Vertical filler alignment of boron nitride/epoxy composite for thermal conductivity enhancement via external magnetic field

• Published in: International journal of thermal sciences Vol. 100; pp. 29 - 36
• Main Authors: Kim, Kiho, Kim, Jooheon
• Format: Journal Article
• Language: English
• Published: Elsevier Masson SAS 01.02.2016
• Subjects: Ceramic-polymer composite; Magnetic field; Thermal conductivity; Vertical alignment; Thermal conductivity; Vertical alignment; Ceramic-polymer composite; Magnetic field
• ISSN: 1290-0729; 1778-4166
• DOI: 10.1016/j.ijthermalsci.2015.09.013

Anisotropic boron nitride (BN) was vertically aligned along the direction of heat transport using a magnetic field. Iron oxide nanoparticles deposited onto the BN surface act as a magnetically responsive material allowing particle alignment. The amount of iron oxide deposited, and therefore the magnetic response, is easily controlled by modulating the precursors. The polarization of paramagnetic iron oxide in the magnetic field leads to the formation of vertical particle arrangements. The thermal conductivity of the synthesized vertically aligned composite increased from 1.765 W m−1 K−1 to 3.445 W m−1 K−1 with 30 vol% filler loading that is a 1.96-fold increase compared with a randomly oriented composite.

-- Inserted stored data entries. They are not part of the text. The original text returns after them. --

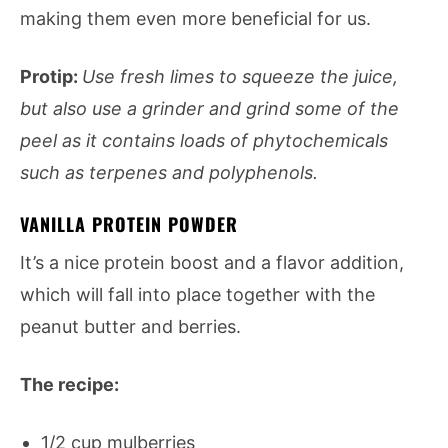
making them even more beneficial for us.
Protip:
Use fresh limes to squeeze the juice,
but also use a grinder and grind some of the
peel as it contains loads of phytochemicals
such as terpenes and polyphenols.
VANILLA PROTEIN POWDER
It’s a nice protein boost and a flavor addition,
which will fall into place together with the
peanut butter and berries.
The recipe:
1/2 cup mulberries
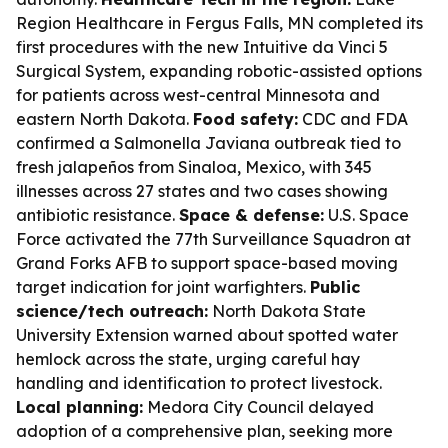
Region Healthcare in Fergus Falls, MN completed its
first procedures with the new Intuitive da Vinci 5
Surgical System, expanding robotic-assisted options
for patients across west-central Minnesota and
eastern North Dakota.
Food safety:
CDC and FDA
confirmed a Salmonella Javiana outbreak tied to
fresh jalapeños from Sinaloa, Mexico, with 345
illnesses across 27 states and two cases showing
antibiotic resistance.
Space & defense:
U.S. Space
Force activated the 77th Surveillance Squadron at
Grand Forks AFB to support space-based moving
target indication for joint warfighters.
Public
science/tech outreach:
North Dakota State
University Extension warned about spotted water
hemlock across the state, urging careful hay
handling and identification to protect livestock.
Local planning:
Medora City Council delayed
adoption of a comprehensive plan, seeking more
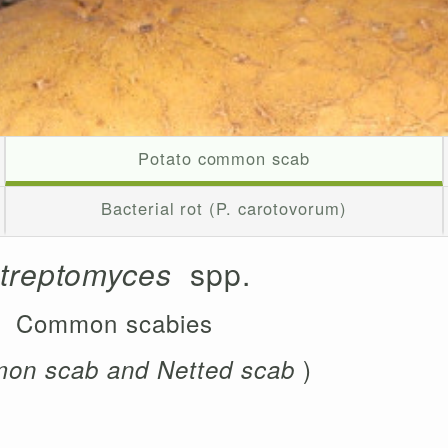
Potato common scab
Bacterial rot (P. carotovorum)
treptomyces
spp.
Common scabies
)
on scab and Netted scab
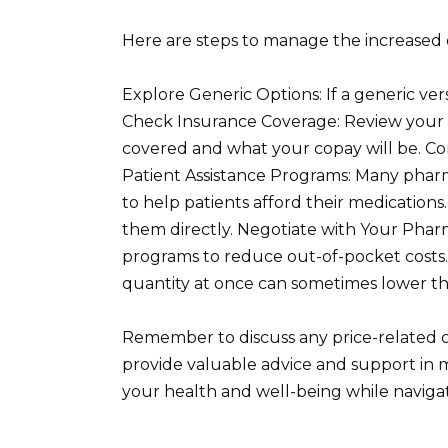
Here are steps to manage the increased 
Explore Generic Options: If a generic versio
Check Insurance Coverage: Review your in
covered and what your copay will be. Con
Patient Assistance Programs: Many phar
to help patients afford their medication
them directly. Negotiate with Your Phar
programs to reduce out-of-pocket costs.
quantity at once can sometimes lower the
Remember to discuss any price-related 
provide valuable advice and support in m
your health and well-being while naviga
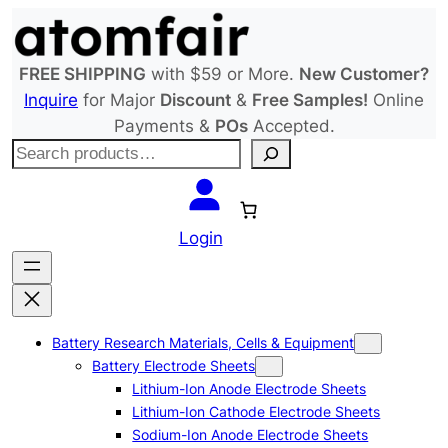
Skip
to
content
FREE SHIPPING
with $59 or More.
New Customer?
Inquire
for Major
Discount
&
Free Samples!
Online
Payments &
POs
Accepted.
S
e
a
r
Login
c
h
Battery Research Materials, Cells & Equipment
Battery Electrode Sheets
Lithium-Ion Anode Electrode Sheets
Lithium-Ion Cathode Electrode Sheets
Sodium-Ion Anode Electrode Sheets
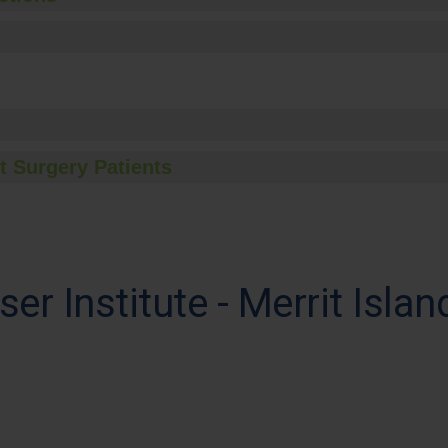
t Surgery Patients
ser Institute - Merrit Islan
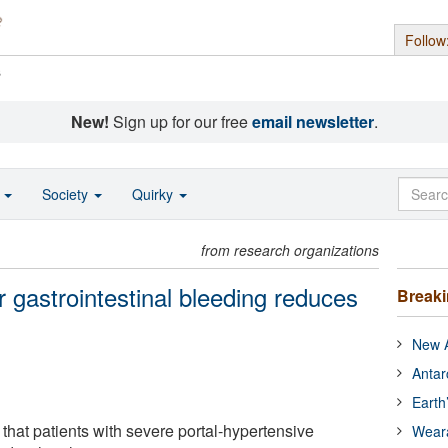
Follow
s
New!
Sign up for our free
email newsletter
.
o
Society
Quirky
from research organizations
r gastrointestinal bleeding reduces
Break
New A
Antar
Earth
that patients with severe portal-hypertensive
Wear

The filler content affected both particle dispersion and arrangements, with homogeneously dispersed fillers aggregating due to induced dipole interactions into column-like structures with favorable thermal transport properties. •Iron oxide nanoparticles are formed on the boron nitride surface using functional groups.•Iron oxide content is controlled by amount of precursor.•Iron oxide coated BN particles are vertically aligned by external magnetic field.•Vertically aligned particles lead to enhancement of thermal conductivity.